An upscale Bondi bar and restaurant has been penalised $164,635 for “extensive and deliberate” breaches of workplace law, the Fair Work Ombudsman (FWO) said on Tuesday.
The Federal Circuit and Family Court fined Upper East Side Bondi $137,196 and former director Julia Rose Gelonese $27,439 for providing false documents and information to the FWO and failing to comply with notices to issue $24,412 in back payments to eight workers.
The ruling comes after the FWO secured $26,460 in penalties in 2021 against Upper East Side Bondi and Ms Gelonese for failing to comply with two earlier compliance notices requiring back payment of employees.
Fair Work Ombudsman Anna Booth said it was “disappointing” to take legal action twice against the same operator for breaking the law.
“We have no tolerance for the deliberate providing of false information and any employer who does so is at high risk of being taken to court,” she said.
Ms Booth said the employees affected included several visa holders and that the FWO would take “appropriate action” to protect them. “Protecting vulnerable migrant workers is one of our top priorities.”
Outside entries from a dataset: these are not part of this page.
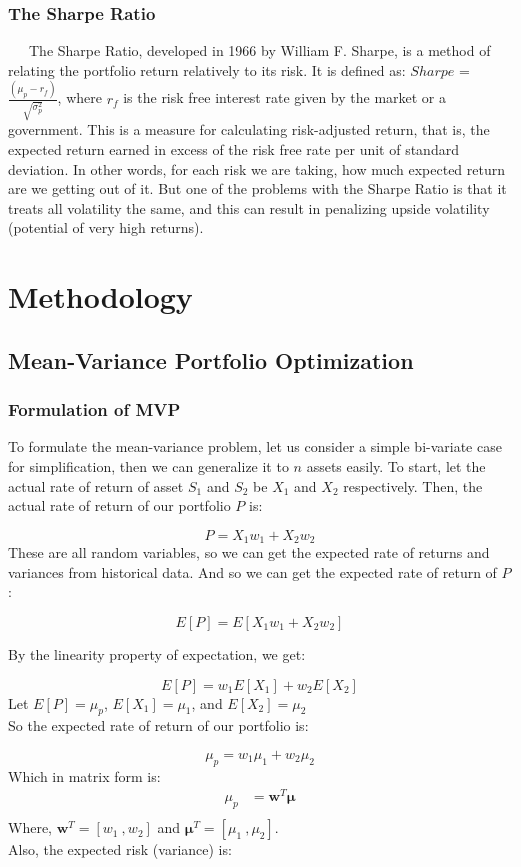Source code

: \documentclass[12pt,titlepage,a4paper]{article}
\begin{document}
\subsubsection{The Sharpe Ratio}
\ \ \  The Sharpe Ratio, developed in 1966 by William F. Sharpe, is a method of relating the portfolio return relatively to its risk. It is defined as: $Sharpe$ = $\frac{(\mu_p - r_f)}{\sqrt{\sigma_p^2}}$, where $r_f$ is the risk free interest rate given by the market or a government.  This is a measure for calculating risk-adjusted return, that is, the expected return earned in excess of the risk free rate per unit of standard deviation. In other words, for each risk we are taking, how much expected return are we getting out of it. But one of the problems with the Sharpe Ratio is that it treats all volatility the same, and this can result in penalizing upside volatility (potential of very high returns).\\

\section{Methodology}
\subsection{Mean-Variance Portfolio Optimization}
\subsubsection{Formulation of MVP}

To formulate the mean-variance problem, let us consider a simple bi-variate case for simplification, then we can generalize it to $n$ assets easily. To start, let the actual rate of return of asset $S_1$ and $S_2$ be $X_1$ and $X_2$ respectively. Then, the actual rate of return of our portfolio $P$ is:

$$
P = X_1w_1 + X_2w_2
$$
These are all random variables, so we can get the expected rate of returns and variances from historical data. And so we can get the expected rate of return of $P$: 

$$
E[P] = E[X_1w_1 + X_2w_2]
$$

By the linearity property of expectation, we get: 

$$
E[P] = w_1E[X_1] + w_2E[X_2]
$$
Let $E[P] = \mu_p$, $E[X_1] = \mu_1$, and $E[X_2]=\mu_2$ \\
So the expected rate of return of our portfolio is: 

$$
\mu_p = w_1 \mu_1 + w_2 \mu_2
$$
Which in matrix form is:
\begin{align*}
	\mu_p &= \mathbf{w}^T\pmb{\mu} \\
\end{align*}
Where,  $\mathbf{w}^T = [ w_1\ ,  w_2 ]$ and  $\pmb{\mu}^T = [ \mu_1\ , \mu_2 ]$. 
\\
Also, the expected risk (variance) is: 
\end{document}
An FWO investigation into Upper East Side Bondi was first triggered in 2020 after a worker requested assistance from the watchdog.
The FWO issued two compliance notices after it found the restaurant had underpaid eight workers minimum wages, overtime, evening and weekend penalty rates, casual loadings and annual leave entitlements.
The workers were employed in front-of-house and kitchen roles for various periods between September 2019 and March 2020. Some of the workers were from Korea, Japan or Britain and on working holiday or student visas, the FWO said.
Judge Nicholas Manousaridis found that the false documents and information provided by Ms Gelonese were “extensive, and by their nature deliberate”. Due to the previous proceedings, there was “no doubt” Ms Gelonese knew of the nature and significance of the compliance notices, he said.
Mr Manousaridis said it was necessary to issue significant penalties to deter others from engaging in delay and misinformation to avoid paying amounts owed under a compliance notice.
“The penalties should be set at a level that signals to all persons who are involved in responding to a compliance notice … that there would be no advantage in giving false or misleading information intentionally or recklessly,” he said.
On the same day, the FWO announced it had also secured a $26,640 penalty from the Federal Circuit and Family Court against a Victorian carpentry company called NB Visionary Trading for similarly failing to comply with a compliance notice.
The FWO had found that one worker, aged 20, had been underpaid wages, overtime, annual leave and public holiday entitlements “as a result of being paid apprentice rates despite not having been validly engaged in an apprenticeship”.
Judge Heather Riley found that the contravention was “deliberate”, and NB Visionary Trading had a “cavalier disregard” of its employer obligations, showing “no signs of remorse”.